O halde, öncelikle idare tarafından 3621 Sayılı Kanunun 9. maddesi hükmüne göre kıyı kenar çizgisi haritasının düzenlenip, düzenlenmediği araştırılmalı, ondan sonra üç jeologdan oluşturulacak uzman bilirkişi kurulu ve tapu fen memuru aracılığıyla yerinde keşif yapılmalı, harita düzenlendiğinin ve yukarıda değinilen İçtihadı Birleştirme Kararı’nda belirtildiği şekilde işlem gördüğünün, böylece davanın taraflarını bağlayan bir içerik kazandığının anlaşılması durumunda “kıyı kenar çizgisi” düzenlenen haritaya değer verilerek saptanmalıdır. Harita düzenlenmediğinin ya da düzenlenip de 5/3 sayılı kararda yazılı olduğu gibi bizzat bildirim yapılmadığının veya ilanen bildirime karşın, idari yargıya başvurulmadığının ortaya çıkması halinde ise, kıyı kenar çizgisi bilimsel verilerden ve düzenlenmiş olmakla birlikte bağlayıcılık niteliğini kazanmamış haritadan yararlanılarak belli edilmeli, belirlenen çizgi harita mühendisi veya tapu fen memuru sıfatını taşıyan uzman bilirkişinin krokisine infazda kuşkuya yer bırakmayacak biçimde yansıtılmalı ve sonucuna göre bir hüküm kurulmalıdır.

Oysa somut olayda mahkemece bu davadan tefrik edilip, hakemde görülen davada, yetersiz soruşturma sonucu yapılan tespitler esas alınmış, çekişmeli yapıların kıyı kenar çizgisinin neresinde olduğu saptanmamıştır. Eksik soruşturmaya dayalı olarak hüküm kurulamaz.

O halde Hukuk Genel Kurulu’nca da benimsenen özel daire bozma kararına uyulmak gerekirken önceki kararda direnilmesi usul ve yasaya aykırıdır.

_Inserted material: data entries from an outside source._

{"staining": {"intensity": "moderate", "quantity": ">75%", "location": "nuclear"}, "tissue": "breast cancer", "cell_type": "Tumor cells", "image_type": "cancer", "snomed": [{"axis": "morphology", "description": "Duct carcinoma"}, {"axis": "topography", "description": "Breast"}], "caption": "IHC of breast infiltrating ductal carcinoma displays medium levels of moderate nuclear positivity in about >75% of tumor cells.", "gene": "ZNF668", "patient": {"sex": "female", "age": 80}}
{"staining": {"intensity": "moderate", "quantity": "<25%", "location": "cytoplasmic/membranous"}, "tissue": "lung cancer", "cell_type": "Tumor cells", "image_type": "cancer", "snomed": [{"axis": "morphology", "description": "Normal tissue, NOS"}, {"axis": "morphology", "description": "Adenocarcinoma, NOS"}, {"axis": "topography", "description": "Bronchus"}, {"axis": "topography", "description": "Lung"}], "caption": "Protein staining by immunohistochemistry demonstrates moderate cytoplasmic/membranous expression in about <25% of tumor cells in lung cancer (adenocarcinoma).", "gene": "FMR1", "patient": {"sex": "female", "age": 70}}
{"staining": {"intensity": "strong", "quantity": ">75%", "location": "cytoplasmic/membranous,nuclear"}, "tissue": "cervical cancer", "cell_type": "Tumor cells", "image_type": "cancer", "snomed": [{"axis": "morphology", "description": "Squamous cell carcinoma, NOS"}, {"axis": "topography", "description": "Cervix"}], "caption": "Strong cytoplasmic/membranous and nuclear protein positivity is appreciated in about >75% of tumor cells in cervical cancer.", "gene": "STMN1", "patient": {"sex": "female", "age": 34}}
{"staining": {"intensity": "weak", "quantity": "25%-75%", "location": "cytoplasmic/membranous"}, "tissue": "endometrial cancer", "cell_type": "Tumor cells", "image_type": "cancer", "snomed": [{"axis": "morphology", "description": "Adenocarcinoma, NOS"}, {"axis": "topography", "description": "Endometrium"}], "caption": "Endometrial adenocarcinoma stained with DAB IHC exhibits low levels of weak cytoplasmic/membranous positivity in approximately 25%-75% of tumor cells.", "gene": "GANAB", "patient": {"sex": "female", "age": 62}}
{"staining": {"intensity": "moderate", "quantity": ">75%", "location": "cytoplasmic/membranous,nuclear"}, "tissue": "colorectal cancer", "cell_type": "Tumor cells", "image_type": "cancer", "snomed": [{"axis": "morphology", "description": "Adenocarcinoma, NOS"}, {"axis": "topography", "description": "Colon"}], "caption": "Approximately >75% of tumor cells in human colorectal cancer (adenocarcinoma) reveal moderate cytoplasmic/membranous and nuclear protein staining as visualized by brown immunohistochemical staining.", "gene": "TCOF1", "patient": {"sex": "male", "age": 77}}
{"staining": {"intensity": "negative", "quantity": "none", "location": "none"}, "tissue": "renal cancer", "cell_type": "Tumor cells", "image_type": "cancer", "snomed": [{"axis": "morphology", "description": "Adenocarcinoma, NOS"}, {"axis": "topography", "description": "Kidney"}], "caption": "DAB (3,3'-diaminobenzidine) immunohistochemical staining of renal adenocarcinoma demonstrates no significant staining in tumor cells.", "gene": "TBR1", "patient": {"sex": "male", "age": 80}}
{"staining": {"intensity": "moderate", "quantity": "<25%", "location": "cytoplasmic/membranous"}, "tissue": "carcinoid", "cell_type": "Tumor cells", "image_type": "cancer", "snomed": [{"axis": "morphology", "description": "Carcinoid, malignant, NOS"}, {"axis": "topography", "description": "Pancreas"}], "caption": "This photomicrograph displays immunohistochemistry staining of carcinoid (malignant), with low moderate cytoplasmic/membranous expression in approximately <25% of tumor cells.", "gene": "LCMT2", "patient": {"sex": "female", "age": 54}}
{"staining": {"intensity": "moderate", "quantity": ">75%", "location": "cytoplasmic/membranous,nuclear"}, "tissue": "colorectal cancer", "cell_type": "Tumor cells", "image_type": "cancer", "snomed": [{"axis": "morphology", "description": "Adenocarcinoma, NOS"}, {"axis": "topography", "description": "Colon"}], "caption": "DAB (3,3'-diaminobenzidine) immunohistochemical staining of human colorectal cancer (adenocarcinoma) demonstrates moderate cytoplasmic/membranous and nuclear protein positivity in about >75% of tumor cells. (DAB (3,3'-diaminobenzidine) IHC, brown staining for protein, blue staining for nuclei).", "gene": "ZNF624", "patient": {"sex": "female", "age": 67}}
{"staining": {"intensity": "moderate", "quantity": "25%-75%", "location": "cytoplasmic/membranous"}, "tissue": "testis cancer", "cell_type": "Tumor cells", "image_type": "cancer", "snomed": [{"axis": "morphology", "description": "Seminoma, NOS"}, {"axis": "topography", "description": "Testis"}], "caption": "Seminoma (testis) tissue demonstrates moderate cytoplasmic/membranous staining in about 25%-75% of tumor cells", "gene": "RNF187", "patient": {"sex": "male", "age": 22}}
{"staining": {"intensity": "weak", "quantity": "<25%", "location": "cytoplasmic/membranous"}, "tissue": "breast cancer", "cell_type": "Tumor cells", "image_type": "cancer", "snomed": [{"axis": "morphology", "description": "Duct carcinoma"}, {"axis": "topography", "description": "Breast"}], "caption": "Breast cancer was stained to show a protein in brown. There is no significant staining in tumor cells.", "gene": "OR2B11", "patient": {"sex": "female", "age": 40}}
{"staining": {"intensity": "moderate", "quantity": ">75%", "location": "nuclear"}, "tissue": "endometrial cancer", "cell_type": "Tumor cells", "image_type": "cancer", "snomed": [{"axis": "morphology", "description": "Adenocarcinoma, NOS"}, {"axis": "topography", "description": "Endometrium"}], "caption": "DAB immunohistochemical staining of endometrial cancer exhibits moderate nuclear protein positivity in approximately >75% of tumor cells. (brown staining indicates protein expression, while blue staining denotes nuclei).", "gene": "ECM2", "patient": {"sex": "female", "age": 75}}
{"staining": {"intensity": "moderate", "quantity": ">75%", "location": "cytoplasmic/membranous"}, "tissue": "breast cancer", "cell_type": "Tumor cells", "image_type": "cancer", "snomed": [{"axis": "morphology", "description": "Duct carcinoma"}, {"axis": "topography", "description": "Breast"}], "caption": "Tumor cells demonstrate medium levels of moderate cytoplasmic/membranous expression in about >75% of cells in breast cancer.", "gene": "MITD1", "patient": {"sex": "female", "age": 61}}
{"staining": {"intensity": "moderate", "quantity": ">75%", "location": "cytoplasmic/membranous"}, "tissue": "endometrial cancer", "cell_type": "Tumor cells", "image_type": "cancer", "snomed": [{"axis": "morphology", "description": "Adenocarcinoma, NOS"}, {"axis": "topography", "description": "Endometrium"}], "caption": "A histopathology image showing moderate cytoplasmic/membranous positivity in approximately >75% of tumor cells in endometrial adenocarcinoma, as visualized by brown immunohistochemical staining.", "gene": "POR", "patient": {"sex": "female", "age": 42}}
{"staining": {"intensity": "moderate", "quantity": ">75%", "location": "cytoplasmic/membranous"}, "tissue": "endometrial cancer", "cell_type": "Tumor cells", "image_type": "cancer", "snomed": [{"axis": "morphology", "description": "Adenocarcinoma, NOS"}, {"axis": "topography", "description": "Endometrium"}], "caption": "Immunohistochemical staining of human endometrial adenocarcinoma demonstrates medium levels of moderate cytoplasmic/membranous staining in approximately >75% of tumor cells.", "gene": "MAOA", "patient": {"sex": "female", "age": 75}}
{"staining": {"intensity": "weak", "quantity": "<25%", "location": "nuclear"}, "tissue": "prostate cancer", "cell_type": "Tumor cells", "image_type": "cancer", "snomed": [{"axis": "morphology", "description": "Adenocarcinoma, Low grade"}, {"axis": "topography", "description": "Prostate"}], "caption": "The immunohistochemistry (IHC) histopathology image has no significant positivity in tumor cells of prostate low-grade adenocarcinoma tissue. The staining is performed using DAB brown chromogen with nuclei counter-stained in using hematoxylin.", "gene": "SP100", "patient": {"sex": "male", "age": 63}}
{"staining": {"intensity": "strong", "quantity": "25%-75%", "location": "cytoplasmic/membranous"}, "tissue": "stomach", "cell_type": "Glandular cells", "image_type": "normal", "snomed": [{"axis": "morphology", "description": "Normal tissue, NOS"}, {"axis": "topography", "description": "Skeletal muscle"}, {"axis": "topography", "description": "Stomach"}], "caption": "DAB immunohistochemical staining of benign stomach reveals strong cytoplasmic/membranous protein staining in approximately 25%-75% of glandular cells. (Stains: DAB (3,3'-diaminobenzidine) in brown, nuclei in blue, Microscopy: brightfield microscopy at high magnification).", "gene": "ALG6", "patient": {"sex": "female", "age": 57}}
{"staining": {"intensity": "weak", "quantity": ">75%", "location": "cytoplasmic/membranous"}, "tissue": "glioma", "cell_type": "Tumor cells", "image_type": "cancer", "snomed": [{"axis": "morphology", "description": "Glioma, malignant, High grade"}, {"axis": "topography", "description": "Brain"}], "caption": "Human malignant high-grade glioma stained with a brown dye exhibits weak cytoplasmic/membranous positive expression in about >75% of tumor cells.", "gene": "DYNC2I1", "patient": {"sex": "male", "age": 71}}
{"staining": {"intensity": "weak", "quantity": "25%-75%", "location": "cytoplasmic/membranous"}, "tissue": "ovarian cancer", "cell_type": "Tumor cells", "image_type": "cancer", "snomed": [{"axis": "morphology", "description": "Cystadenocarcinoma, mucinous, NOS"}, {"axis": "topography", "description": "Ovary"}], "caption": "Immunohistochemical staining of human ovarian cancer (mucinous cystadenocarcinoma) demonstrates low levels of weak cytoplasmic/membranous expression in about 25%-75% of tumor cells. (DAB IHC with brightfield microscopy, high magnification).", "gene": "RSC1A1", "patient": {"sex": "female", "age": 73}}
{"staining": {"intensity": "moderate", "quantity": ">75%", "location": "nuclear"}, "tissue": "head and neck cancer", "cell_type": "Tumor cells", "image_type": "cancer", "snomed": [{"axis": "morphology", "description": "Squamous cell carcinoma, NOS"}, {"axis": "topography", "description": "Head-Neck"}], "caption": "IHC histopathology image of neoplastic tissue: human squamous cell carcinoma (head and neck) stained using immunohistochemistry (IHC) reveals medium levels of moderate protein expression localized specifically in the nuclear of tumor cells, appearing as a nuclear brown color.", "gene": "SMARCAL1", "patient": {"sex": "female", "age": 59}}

Bu nedenle direnme kararı bozulmalıdır.

Sonuç: Davacı Hazine ve davalı Ç. vekilinin temyiz itirazlarının kabulü ile, direnme kararının özel daire bozma kararında ve yukarıda gösterilen nedenlerden dolayı HUMK’nun 429. maddesi gereğince BOZULMASINA, 07.02.2007 gününde oybirliğiyle karar verildi.